Cugna having finished his business at Melinda, now (sailed north). He steered next for Brava...Having anchored in this port, he immediately sent Leonel Coutign (on a long boat) to wait on the heads of this place...Cugna, having discovered this artifice, resolved immediately to assault the city...He drew up his men on the shore, and formed them into two lines: the first which consisted of 900 men, he gave to Alphonso Albuquerque and he himself headed the second, in which there were 600 soldiers. In the city there was a garrison of 4000 men; of these 2000 immediately sallied forth...The conflict was severe, but the Portuguese charged the enemy with so much fury...The fight was continued with the utmost fury on both fides, till Cugna came up, whose approach struck such a damp into the enemy, that they fled with the greatest precipitation...
— Osório, 1752

===Flight===
The narratives concerning the flight from Mbwaa, more so those that deal with the immediate escape also bear remarkable similarity to Osório's account.

...elaborate plans were made for the flight. Specific clans were designated to carry and protect certain objects while on the march.
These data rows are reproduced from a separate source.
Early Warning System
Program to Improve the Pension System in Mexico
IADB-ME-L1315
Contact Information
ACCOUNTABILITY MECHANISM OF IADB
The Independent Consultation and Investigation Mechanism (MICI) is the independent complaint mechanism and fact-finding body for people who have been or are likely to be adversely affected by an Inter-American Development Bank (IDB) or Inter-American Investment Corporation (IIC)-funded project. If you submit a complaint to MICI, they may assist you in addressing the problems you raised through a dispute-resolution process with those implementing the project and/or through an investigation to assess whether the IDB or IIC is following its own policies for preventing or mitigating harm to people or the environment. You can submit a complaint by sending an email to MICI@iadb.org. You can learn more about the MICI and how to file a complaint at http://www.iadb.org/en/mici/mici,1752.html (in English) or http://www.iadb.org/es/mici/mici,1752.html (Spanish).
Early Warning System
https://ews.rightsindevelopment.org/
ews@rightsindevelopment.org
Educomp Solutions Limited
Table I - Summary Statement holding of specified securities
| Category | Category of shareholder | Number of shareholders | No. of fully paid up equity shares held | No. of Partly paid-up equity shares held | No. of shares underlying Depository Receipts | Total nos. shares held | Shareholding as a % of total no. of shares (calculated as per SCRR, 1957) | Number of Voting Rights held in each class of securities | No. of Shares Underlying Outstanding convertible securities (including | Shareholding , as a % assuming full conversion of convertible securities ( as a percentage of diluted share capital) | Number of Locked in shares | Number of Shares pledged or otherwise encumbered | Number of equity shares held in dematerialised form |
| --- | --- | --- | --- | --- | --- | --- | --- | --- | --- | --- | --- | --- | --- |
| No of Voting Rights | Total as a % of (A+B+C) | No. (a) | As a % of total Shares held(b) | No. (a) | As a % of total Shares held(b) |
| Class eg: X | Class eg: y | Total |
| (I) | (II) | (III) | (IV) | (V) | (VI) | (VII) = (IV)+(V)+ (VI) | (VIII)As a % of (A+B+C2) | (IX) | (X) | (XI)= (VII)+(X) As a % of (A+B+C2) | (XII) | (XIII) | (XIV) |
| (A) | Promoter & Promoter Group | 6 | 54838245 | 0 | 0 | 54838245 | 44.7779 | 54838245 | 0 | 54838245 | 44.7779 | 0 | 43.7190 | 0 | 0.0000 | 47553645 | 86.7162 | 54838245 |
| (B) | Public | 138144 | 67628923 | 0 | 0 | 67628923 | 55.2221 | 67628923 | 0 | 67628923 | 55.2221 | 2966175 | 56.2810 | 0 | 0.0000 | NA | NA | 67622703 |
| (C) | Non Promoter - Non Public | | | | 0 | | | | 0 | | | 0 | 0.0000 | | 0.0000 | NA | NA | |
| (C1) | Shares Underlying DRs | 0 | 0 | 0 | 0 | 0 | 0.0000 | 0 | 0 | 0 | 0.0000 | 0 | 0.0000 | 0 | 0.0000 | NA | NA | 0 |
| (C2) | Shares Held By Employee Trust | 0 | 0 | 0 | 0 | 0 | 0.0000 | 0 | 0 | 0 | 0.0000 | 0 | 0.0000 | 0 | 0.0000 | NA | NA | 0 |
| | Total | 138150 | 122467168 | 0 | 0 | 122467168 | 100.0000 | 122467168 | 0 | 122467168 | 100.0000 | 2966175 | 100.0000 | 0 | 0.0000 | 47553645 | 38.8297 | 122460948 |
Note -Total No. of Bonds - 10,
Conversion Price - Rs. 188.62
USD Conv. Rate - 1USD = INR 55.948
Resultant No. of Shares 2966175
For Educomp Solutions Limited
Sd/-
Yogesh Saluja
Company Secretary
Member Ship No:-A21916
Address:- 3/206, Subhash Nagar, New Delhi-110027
The yam, for example, was carried by the clan now known as Abwekana (gikana: yam stem)... When night fell, every dwelling in the village was set afire, thereby providing the great glow in the sky...The warrior band set out immediately afterward, leaving by the light of the moon.
— Fadiman, 1994

Fadiman's understanding of the narratives he took lead him to state that in his estimation, "...The Nguo Ntuni may originally have come merely to plunder, perhaps attracted by the occasional tusks the islanders brought to trade.". here too, the Meru narratives and Fadiman's understanding of them find exceptional congruence in Osório's narrative;

The city being plundered, vast booty was carried aboard the ships... The Portuguese lost about fifty of their men, and several were dangerously wounded; eighteen more perished in the long boat, which through insatiable avarice they had loaded so immoderately...The city being plundered, Cugna ordered it to be fired, and thus it was reduced to ashes, the enemy at a little distance beholding this dismal spectacle...
— Osório, 1752

===Murutu traditions===
There are narratives that give a picture of an invasion, as opposed to a single instance conflict. In these accounts, the residents did not immediately leave. Rather they refer to invaders who wore a single, red cloth, tied around the waist and at the shoulder, and bound another around their heads. Each carried a short sword of the scimitar type, of which the blade curved backwards and only the outer edge was honed. These narratives tend to portray a period of submission to the new rulers before which the islanders grew hostile, refusing to herd flocks and till fields as commanded. All these are congruent with present understanding of Shungwaya traditions.